Arab League observers were also present at the scene of the explosion to investigate the matter.
Syrian people, speaking to the IRNA reporter at the scene said thet believed that the Zionist regime elements were behind all terrorist activities in the country.
Syrian people gathered at the scene of explosion and shouted slogans in support of Bashar a-Assad's government.
Some media reports declared that the terrorist act was a suicide attack.
The Syrain television showed residents and paramedics carrying human remains, holding them up for the cameras. Other footages showed a bus with blood on its seats, and cars with blown out windows and riddled with shrapnel.
The state television said that ten people have been confirmed dead, and authorities said that another 15 had also died based on human remains from the scene.
Television also said that 46 people were wounded. It did not specify the victims' identities, but a Syrian official, speaking on condition of anonymity because he was not allowed to talk publicly to the media, said the target of the attack appeared to be a bus carrying policemen.
The IRNA reporter reported from the scene that the state-owned bus was totally destroyed, and a number of cars in the vicinity also were heavily damaged and splattered with blood.
The IRNA reporter says that the attack hit in the heart of Damascus, only about 10 yards from the local police station.
The blast went off at an intersection Midan on Friday, the start of the weekend in Syria and much of the Arab world.
Although the nearly 10-month-old US lead unrests in Syria, Damascus haves been relatively quieted but violence in the capital has been on the rise. On Dec. 23, according to the Syrian authorities, two car bombers blew themselves up outside the heavily guarded compounds of the country's intelligence agencies, killing at least 44 people and wounding 166.
State-run TV said the al Qaeda terrorist network was possibly to blame.
Hundreds of pro-Assad demonstrators descended on the area, carrying banners and signs expressing support for the leader and chanting his name.
Syria has been experiencing unrest since mid-March with organized attacks by well-armed gangs against Syrian police forces and border guards being reported across the country.

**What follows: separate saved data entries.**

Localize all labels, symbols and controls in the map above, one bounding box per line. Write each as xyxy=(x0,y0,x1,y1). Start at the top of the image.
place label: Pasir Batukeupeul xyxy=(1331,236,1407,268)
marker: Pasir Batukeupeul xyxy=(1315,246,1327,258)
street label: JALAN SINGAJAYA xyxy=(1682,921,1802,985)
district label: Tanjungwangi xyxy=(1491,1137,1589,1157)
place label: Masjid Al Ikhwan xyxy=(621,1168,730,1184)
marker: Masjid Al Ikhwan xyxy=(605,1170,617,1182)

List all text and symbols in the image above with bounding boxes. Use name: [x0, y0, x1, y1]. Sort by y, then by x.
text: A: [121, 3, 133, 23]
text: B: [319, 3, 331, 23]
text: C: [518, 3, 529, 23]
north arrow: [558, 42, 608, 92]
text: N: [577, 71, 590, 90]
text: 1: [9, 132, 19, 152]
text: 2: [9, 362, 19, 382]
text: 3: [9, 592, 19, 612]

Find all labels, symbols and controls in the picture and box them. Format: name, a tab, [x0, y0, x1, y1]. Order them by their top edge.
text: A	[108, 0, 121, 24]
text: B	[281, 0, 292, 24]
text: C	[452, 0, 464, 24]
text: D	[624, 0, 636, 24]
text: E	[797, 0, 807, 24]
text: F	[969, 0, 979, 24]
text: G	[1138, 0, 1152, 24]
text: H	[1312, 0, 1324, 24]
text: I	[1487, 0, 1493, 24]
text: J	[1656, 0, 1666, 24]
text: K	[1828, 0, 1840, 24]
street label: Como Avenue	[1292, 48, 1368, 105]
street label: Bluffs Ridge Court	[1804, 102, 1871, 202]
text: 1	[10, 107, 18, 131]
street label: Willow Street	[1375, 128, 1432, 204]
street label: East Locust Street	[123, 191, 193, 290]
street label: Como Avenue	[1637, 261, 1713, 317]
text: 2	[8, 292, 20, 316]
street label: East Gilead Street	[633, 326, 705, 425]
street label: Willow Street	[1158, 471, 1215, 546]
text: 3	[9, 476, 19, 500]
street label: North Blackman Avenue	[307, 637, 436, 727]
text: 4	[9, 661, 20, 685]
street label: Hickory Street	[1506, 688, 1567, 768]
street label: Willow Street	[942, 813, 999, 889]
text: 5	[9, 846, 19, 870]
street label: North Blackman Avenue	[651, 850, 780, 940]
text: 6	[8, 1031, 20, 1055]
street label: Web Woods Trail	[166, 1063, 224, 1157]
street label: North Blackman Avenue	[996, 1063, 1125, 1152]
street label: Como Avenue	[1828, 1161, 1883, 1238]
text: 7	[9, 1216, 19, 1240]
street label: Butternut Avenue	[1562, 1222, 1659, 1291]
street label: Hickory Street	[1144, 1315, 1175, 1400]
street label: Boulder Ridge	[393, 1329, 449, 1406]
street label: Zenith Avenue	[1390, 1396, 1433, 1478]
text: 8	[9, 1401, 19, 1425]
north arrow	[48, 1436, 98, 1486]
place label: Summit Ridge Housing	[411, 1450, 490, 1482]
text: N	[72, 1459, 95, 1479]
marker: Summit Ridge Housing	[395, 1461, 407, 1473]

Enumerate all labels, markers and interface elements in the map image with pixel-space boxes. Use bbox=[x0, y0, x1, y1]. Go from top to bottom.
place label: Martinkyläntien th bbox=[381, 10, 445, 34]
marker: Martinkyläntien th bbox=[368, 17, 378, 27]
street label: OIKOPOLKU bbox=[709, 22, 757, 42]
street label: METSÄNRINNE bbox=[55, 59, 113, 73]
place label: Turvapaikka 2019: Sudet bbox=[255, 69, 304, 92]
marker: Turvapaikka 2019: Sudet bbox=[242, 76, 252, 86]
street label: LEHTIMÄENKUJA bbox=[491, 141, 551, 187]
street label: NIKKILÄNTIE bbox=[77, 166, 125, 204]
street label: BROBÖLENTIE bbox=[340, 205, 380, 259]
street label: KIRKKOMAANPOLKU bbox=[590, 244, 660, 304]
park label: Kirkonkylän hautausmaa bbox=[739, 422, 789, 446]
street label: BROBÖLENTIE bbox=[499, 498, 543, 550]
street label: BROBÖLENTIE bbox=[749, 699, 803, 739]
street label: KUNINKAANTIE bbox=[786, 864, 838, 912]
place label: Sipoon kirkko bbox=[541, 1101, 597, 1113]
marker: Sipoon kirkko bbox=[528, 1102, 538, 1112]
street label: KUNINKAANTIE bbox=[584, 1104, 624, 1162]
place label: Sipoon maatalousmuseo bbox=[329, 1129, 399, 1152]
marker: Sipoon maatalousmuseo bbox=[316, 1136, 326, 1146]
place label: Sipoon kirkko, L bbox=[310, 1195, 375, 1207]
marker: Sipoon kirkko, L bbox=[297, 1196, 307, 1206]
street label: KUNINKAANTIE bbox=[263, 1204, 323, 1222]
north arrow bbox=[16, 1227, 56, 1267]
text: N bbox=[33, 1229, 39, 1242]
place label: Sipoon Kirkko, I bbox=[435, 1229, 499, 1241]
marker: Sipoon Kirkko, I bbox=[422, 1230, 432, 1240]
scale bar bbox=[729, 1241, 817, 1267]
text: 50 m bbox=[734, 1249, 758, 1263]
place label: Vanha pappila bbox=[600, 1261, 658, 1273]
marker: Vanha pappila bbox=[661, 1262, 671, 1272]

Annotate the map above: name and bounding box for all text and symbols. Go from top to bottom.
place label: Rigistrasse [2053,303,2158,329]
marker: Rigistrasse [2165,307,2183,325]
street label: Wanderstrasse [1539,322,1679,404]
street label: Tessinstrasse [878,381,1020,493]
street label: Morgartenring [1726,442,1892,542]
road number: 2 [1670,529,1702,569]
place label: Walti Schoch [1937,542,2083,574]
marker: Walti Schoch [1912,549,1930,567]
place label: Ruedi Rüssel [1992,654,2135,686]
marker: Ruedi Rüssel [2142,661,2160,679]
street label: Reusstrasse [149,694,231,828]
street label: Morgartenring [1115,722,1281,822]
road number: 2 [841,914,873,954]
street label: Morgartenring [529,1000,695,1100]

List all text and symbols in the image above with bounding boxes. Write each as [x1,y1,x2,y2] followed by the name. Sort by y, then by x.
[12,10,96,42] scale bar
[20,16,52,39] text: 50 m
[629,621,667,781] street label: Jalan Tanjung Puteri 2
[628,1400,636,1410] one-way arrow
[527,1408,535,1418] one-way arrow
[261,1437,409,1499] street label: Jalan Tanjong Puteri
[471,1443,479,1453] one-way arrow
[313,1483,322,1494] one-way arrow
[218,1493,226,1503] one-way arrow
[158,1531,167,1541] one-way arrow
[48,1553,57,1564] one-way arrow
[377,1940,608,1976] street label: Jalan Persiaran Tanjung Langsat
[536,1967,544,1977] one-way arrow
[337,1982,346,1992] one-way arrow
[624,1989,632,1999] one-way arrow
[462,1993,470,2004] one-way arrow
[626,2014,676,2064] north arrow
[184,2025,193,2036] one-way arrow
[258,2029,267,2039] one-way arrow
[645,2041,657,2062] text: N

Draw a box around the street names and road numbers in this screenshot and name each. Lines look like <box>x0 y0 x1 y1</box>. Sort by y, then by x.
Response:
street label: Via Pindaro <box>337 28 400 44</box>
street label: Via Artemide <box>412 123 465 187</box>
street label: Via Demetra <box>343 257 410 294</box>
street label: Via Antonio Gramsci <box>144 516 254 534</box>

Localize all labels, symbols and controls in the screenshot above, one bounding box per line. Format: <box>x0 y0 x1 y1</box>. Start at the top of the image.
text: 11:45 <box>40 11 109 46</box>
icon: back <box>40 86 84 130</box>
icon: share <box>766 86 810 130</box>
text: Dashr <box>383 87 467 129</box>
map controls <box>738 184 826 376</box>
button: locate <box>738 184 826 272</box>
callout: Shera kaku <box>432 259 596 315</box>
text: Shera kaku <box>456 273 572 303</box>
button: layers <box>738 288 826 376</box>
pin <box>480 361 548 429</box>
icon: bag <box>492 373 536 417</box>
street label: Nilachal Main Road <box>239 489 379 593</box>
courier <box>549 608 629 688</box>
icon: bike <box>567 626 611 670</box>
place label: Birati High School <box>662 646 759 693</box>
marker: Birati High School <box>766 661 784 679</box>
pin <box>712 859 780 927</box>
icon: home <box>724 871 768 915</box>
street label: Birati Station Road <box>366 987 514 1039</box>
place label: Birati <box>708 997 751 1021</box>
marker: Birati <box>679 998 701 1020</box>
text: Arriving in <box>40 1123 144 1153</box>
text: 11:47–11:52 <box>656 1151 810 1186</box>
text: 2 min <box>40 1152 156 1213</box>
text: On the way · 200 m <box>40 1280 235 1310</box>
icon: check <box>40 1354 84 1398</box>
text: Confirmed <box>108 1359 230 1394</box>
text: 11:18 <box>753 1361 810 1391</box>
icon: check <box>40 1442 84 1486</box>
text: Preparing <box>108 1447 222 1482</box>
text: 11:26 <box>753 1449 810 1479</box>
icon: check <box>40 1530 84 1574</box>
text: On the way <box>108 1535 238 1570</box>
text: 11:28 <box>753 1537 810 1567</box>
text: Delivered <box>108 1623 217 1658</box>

Hundreds of people, including members of the security forces, have been killed, when some protest rallies turned into armed clashes.
The government blames outlaws, saboteurs, and armed terrorist groups for the deaths, stressing that the unrest is being orchestrated from abroad.
In October, calm was eventually restored in the Arab state after President Bashar al-Assad started a reform initiative in the country, but the US and Zionist regime plots have once again sparked some new unrests in certain parts of the country.